* [WORK REQUEST] Every entry must be given again exactly. Include no pictures.

* [INPUT]

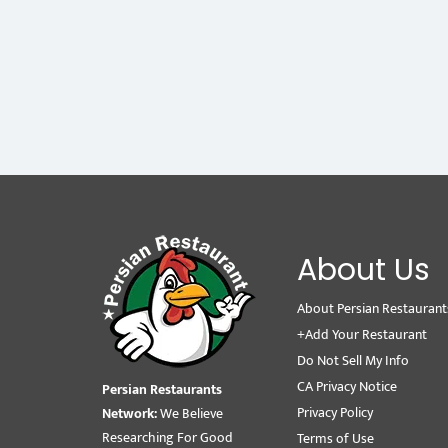
About Us
About Persian Restaurant
+Add Your Restaurant
Do Not Sell My Info
CA Privacy Notice
Persian Restaurants
Privacy Policy
Network:
We Believe
Researching For Good
Terms of Use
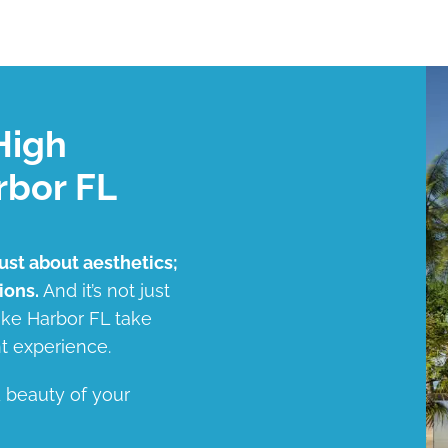
High
rbor FL
just about aesthetics;
ions.
And it’s not just
Lake Harbor FL take
t experience.
d beauty of your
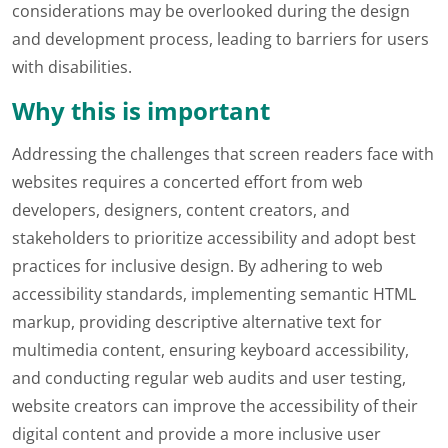
considerations may be overlooked during the design
and development process, leading to barriers for users
with disabilities.
Why this is important
Addressing the challenges that screen readers face with
websites requires a concerted effort from web
developers, designers, content creators, and
stakeholders to prioritize accessibility and adopt best
practices for inclusive design. By adhering to web
accessibility standards, implementing semantic HTML
markup, providing descriptive alternative text for
multimedia content, ensuring keyboard accessibility,
and conducting regular web audits and user testing,
website creators can improve the accessibility of their
digital content and provide a more inclusive user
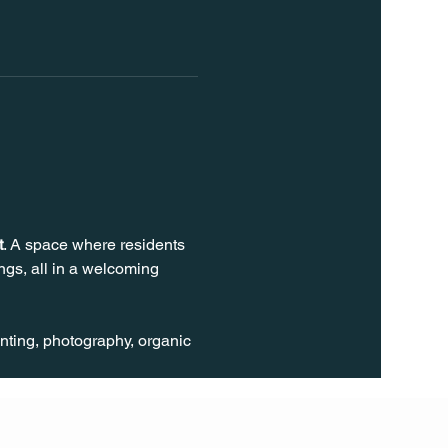
t
. A space where residents 
gs, all in a welcoming 
inting, photography, organic 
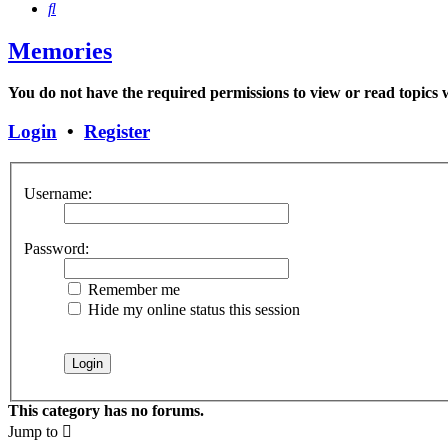
Search
Memories
You do not have the required permissions to view or read topics w
Login
•
Register
Username:
Password:
Remember me
Hide my online status this session
This category has no forums.
Jump to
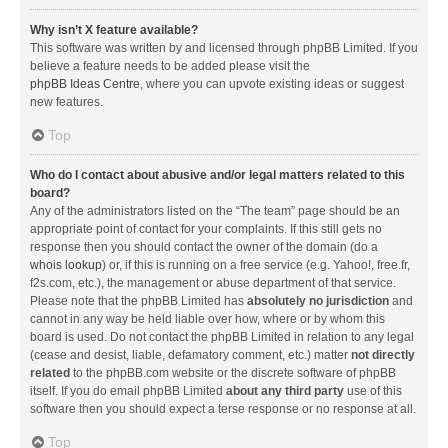
Why isn’t X feature available?
This software was written by and licensed through phpBB Limited. If you
believe a feature needs to be added please visit the
phpBB Ideas Centre
, where you can upvote existing ideas or suggest
new features.
Top
Who do I contact about abusive and/or legal matters related to this
board?
Any of the administrators listed on the “The team” page should be an
appropriate point of contact for your complaints. If this still gets no
response then you should contact the owner of the domain (do a
whois lookup
) or, if this is running on a free service (e.g. Yahoo!, free.fr,
f2s.com, etc.), the management or abuse department of that service.
Please note that the phpBB Limited has
absolutely no jurisdiction
and
cannot in any way be held liable over how, where or by whom this
board is used. Do not contact the phpBB Limited in relation to any legal
(cease and desist, liable, defamatory comment, etc.) matter
not directly
related
to the phpBB.com website or the discrete software of phpBB
itself. If you do email phpBB Limited
about any third party
use of this
software then you should expect a terse response or no response at all.
Top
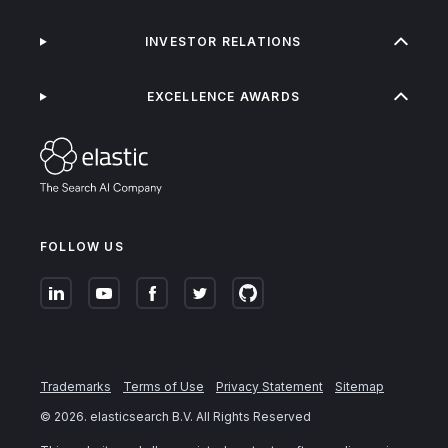
INVESTOR RELATIONS
EXCELLENCE AWARDS
FOLLOW US
Trademarks
Terms of Use
Privacy Statement
Sitemap
©
2026
. elasticsearch B.V. All Rights Reserved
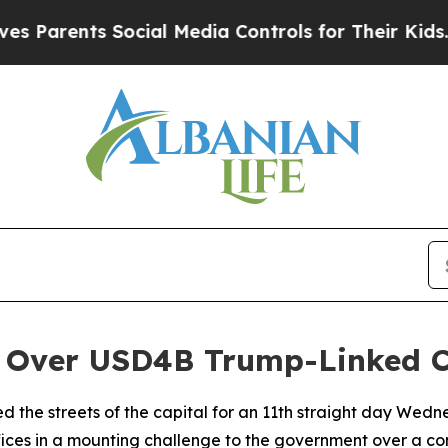
arents Social Media Controls for Their Kids. Shou
s Over USD4B Trump-Linked C
ded the streets of the capital for an 11th straight day W
fices in a mounting challenge to the government over a co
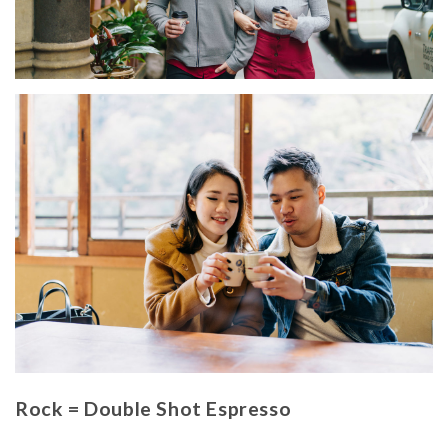
Rock = Double Shot Espresso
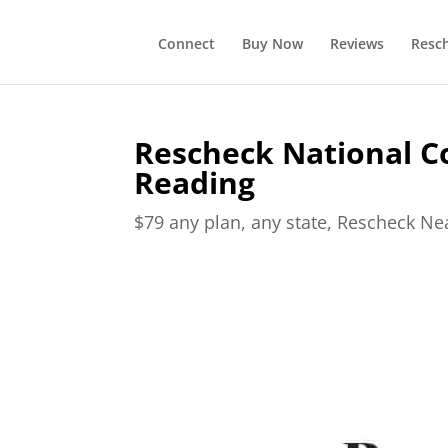
Connect
Buy Now
Reviews
Resc
Rescheck National C
Reading
$79 any plan, any state, Rescheck N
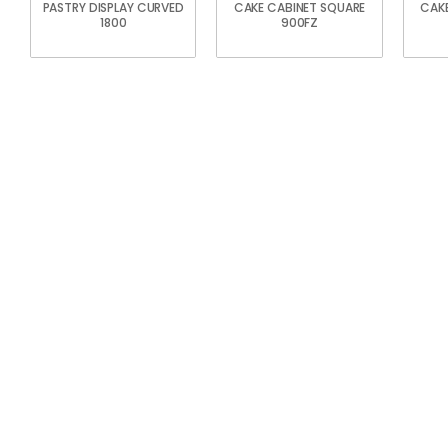
PASTRY DISPLAY CURVED
CAKE CABINET SQUARE
CAKE
1800
900FZ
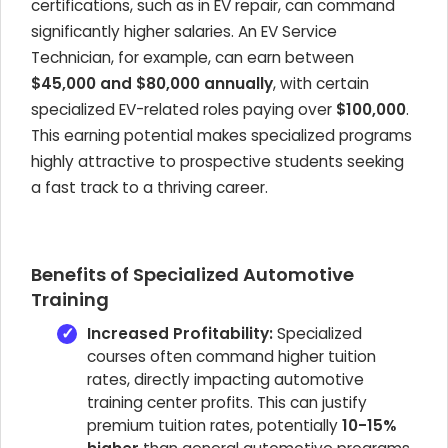
certifications, such as in EV repair, can command
significantly higher salaries. An EV Service
Technician, for example, can earn between
$45,000 and $80,000 annually
, with certain
specialized EV-related roles paying over
$100,000
.
This earning potential makes specialized programs
highly attractive to prospective students seeking
a fast track to a thriving career.
Benefits of Specialized Automotive
Training
Increased Profitability:
Specialized
courses often command higher tuition
rates, directly impacting automotive
training center profits. This can justify
premium tuition rates, potentially
10-15%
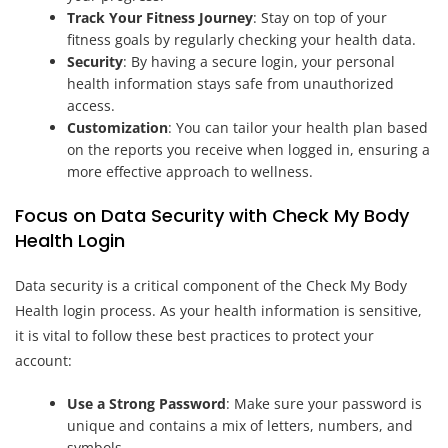
Track Your Fitness Journey
: Stay on top of your
fitness goals by regularly checking your health data.
Security
: By having a secure login, your personal
health information stays safe from unauthorized
access.
Customization
: You can tailor your health plan based
on the reports you receive when logged in, ensuring a
more effective approach to wellness.
Focus on Data Security with Check My Body
Health Login
Data security is a critical component of the Check My Body
Health login process. As your health information is sensitive,
it is vital to follow these best practices to protect your
account:
Use a Strong Password
: Make sure your password is
unique and contains a mix of letters, numbers, and
symbols.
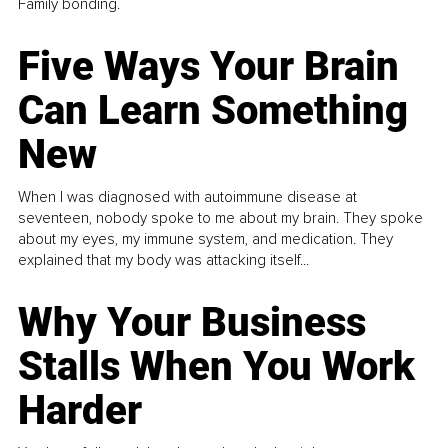
Family bonding.
Five Ways Your Brain
Can Learn Something
New
When I was diagnosed with autoimmune disease at
seventeen, nobody spoke to me about my brain. They spoke
about my eyes, my immune system, and medication. They
explained that my body was attacking itself...
Why Your Business
Stalls When You Work
Harder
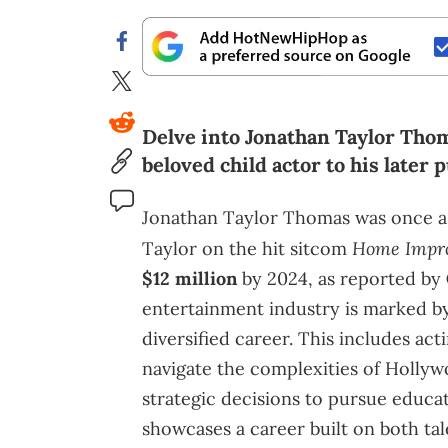
Delve into Jonathan Taylor Thoma
beloved child actor to his later
Jonathan Taylor Thomas was once a 
Home Impr
Taylor on the hit sitcom
$12 million
by 2024, as reported by
entertainment industry is marked by 
diversified career. This includes acti
navigate the complexities of Hollyw
strategic decisions to pursue educat
showcases a career built on both tal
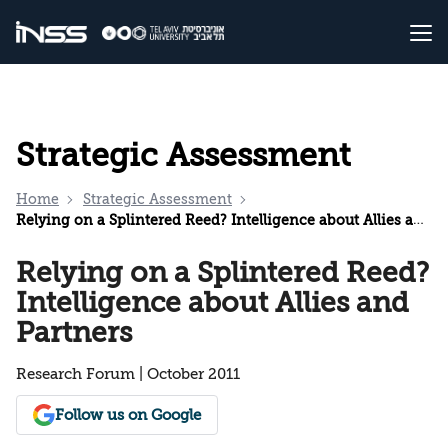
Strategic Assessment
Home
Strategic Assessment
Relying on a Splintered Reed? Intelligence about Allies and Partners
Relying on a Splintered Reed?
Intelligence about Allies and
Partners
Research Forum | October 2011
Follow us on Google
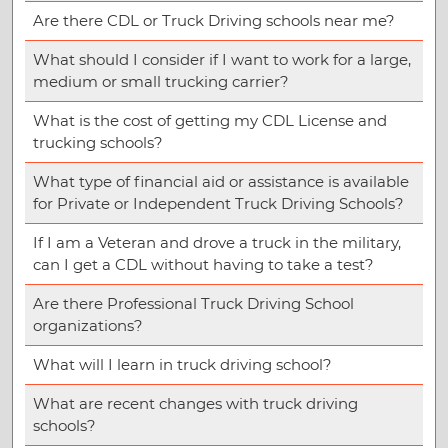
Are there CDL or Truck Driving schools near me?
What should I consider if I want to work for a large,
medium or small trucking carrier?
What is the cost of getting my CDL License and
trucking schools?
What type of financial aid or assistance is available
for Private or Independent Truck Driving Schools?
If I am a Veteran and drove a truck in the military,
can I get a CDL without having to take a test?
Are there Professional Truck Driving School
organizations?
What will I learn in truck driving school?
What are recent changes with truck driving
schools?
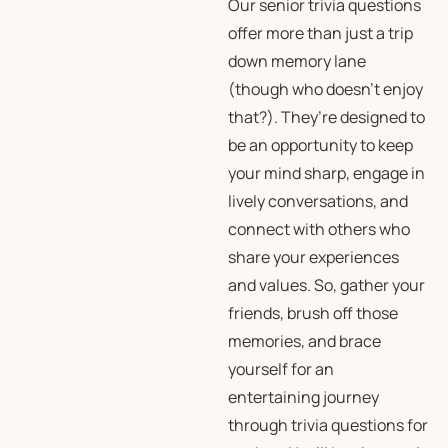
Our senior trivia questions
offer more than just a trip
down memory lane
(though who doesn’t enjoy
that?). They’re designed to
be an opportunity to keep
your mind sharp, engage in
lively conversations, and
connect with others who
share your experiences
and values. So, gather your
friends, brush off those
memories, and brace
yourself for an
entertaining journey
through trivia questions for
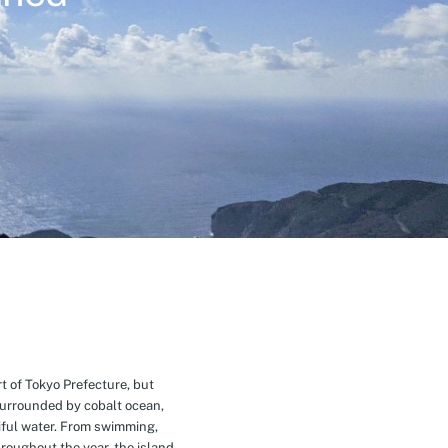
t of Tokyo Prefecture, but
Surrounded by cobalt ocean,
ful water. From swimming,
roughout the year, the island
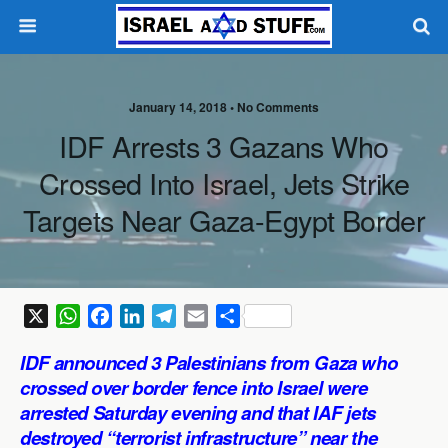
January 14, 2018 •
No Comments
IDF Arrests 3 Gazans Who
Crossed Into Israel, Jets Strike
Targets Near Gaza-Egypt Border
X
W
F
L
T
E
S
h
a
i
e
m
h
IDF announced 3 Palestinians from Gaza who
a
c
n
l
a
a
crossed over border fence into Israel were
t
e
k
e
i
r
arrested Saturday evening and that IAF jets
s
b
e
g
l
e
destroyed “terrorist infrastructure” near the
A
o
d
r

* [ANSWER SPACE]
About Us
About Persian Restaurant
+Add Your Restaurant
Do Not Sell My Info
CA Privacy Notice
Persian Restaurants
Privacy Policy
Network:
We Believe
Researching For Good
Terms of Use
High
rbor FL
just about aesthetics;
ions.
And it’s not just
Lake Harbor FL take
t experience.
d beauty of your
considerations may be overlooked during the design
and development process, leading to barriers for users
with disabilities.
Why this is important
Addressing the challenges that screen readers face with
websites requires a concerted effort from web
developers, designers, content creators, and
stakeholders to prioritize accessibility and adopt best
practices for inclusive design. By adhering to web
accessibility standards, implementing semantic HTML
markup, providing descriptive alternative text for
multimedia content, ensuring keyboard accessibility,
and conducting regular web audits and user testing,
website creators can improve the accessibility of their
digital content and provide a more inclusive user
t
. A space where residents 
gs, all in a welcoming 
inting, photography, organic 
Search
Memories
You do not have the required permissions to view or read topics w
Login
•
Register
Username:
Password:
Remember me
Hide my online status this session
This category has no forums.
Jump to
Why isn’t X feature available?
This software was written by and licensed through phpBB Limited. If you
believe a feature needs to be added please visit the
phpBB Ideas Centre
, where you can upvote existing ideas or suggest
new features.
Top
Who do I contact about abusive and/or legal matters related to this
board?
Any of the administrators listed on the “The team” page should be an
appropriate point of contact for your complaints. If this still gets no
response then you should contact the owner of the domain (do a
whois lookup
) or, if this is running on a free service (e.g. Yahoo!, free.fr,
f2s.com, etc.), the management or abuse department of that service.
Please note that the phpBB Limited has
absolutely no jurisdiction
and
cannot in any way be held liable over how, where or by whom this
board is used. Do not contact the phpBB Limited in relation to any legal
(cease and desist, liable, defamatory comment, etc.) matter
not directly
related
to the phpBB.com website or the discrete software of phpBB
itself. If you do email phpBB Limited
about any third party
use of this
software then you should expect a terse response or no response at all.
Top
INVESTOR RELATIONS
EXCELLENCE AWARDS
FOLLOW US
Trademarks
Terms of Use
Privacy Statement
Sitemap
©
2026
. elasticsearch B.V. All Rights Reserved
arents Social Media Controls for Their Kids. Shou
s Over USD4B Trump-Linked C
ded the streets of the capital for an 11th straight day W
fices in a mounting challenge to the government over a co
Rock = Double Shot Espresso
Connect
Buy Now
Reviews
Resc
Rescheck National C
Reading
$79 any plan, any state, Rescheck N
PASTRY DISPLAY CURVED
CAKE CABINET SQUARE
CAKE
1800
900FZ
certifications, such as in EV repair, can command
significantly higher salaries. An EV Service
Technician, for example, can earn between
$45,000 and $80,000 annually
, with certain
specialized EV-related roles paying over
$100,000
.
This earning potential makes specialized programs
highly attractive to prospective students seeking
a fast track to a thriving career.
Benefits of Specialized Automotive
Training
Increased Profitability:
Specialized
courses often command higher tuition
rates, directly impacting automotive
training center profits. This can justify
premium tuition rates, potentially
10-15%
Track Your Fitness Journey
: Stay on top of your
fitness goals by regularly checking your health data.
Security
: By having a secure login, your personal
health information stays safe from unauthorized
access.
Customization
: You can tailor your health plan based
on the reports you receive when logged in, ensuring a
more effective approach to wellness.
Focus on Data Security with Check My Body
Health Login
Data security is a critical component of the Check My Body
Health login process. As your health information is sensitive,
it is vital to follow these best practices to protect your
account:
Use a Strong Password
: Make sure your password is
unique and contains a mix of letters, numbers, and
symbols.
Family bonding.
Five Ways Your Brain
Can Learn Something
New
When I was diagnosed with autoimmune disease at
seventeen, nobody spoke to me about my brain. They spoke
about my eyes, my immune system, and medication. They
explained that my body was attacking itself...
Why Your Business
Stalls When You Work
Harder
Delve into Jonathan Taylor Thoma
beloved child actor to his later
Jonathan Taylor Thomas was once a 
Home Impr
Taylor on the hit sitcom
$12 million
by 2024, as reported by
entertainment industry is marked by 
diversified career. This includes acti
navigate the complexities of Hollyw
strategic decisions to pursue educat
showcases a career built on both tal
Strategic Assessment
Home
Strategic Assessment
Relying on a Splintered Reed? Intelligence about Allies and Partners
Relying on a Splintered Reed?
Intelligence about Allies and
Partners
Research Forum | October 2011
Follow us on Google
Are there CDL or Truck Driving schools near me?
What should I consider if I want to work for a large,
medium or small trucking carrier?
What is the cost of getting my CDL License and
trucking schools?
What type of financial aid or assistance is available
for Private or Independent Truck Driving Schools?
If I am a Veteran and drove a truck in the military,
can I get a CDL without having to take a test?
Are there Professional Truck Driving School
organizations?
What will I learn in truck driving school?
What are recent changes with truck driving
schools?
Our senior trivia questions
offer more than just a trip
down memory lane
(though who doesn’t enjoy
that?). They’re designed to
be an opportunity to keep
your mind sharp, engage in
lively conversations, and
connect with others who
share your experiences
and values. So, gather your
friends, brush off those
memories, and brace
yourself for an
entertaining journey
through trivia questions for
t of Tokyo Prefecture, but
Surrounded by cobalt ocean,
ful water. From swimming,
roughout the year, the island
January 14, 2018 •
No Comments
IDF Arrests 3 Gazans Who
Crossed Into Israel, Jets Strike
Targets Near Gaza-Egypt Border
X
W
F
L
T
E
S
h
a
i
e
m
h
IDF announced 3 Palestinians from Gaza who
a
c
n
l
a
a
crossed over border fence into Israel were
t
e
k
e
i
r
arrested Saturday evening and that IAF jets
s
b
e
g
l
e
destroyed “terrorist infrastructure” near the
A
o
d
r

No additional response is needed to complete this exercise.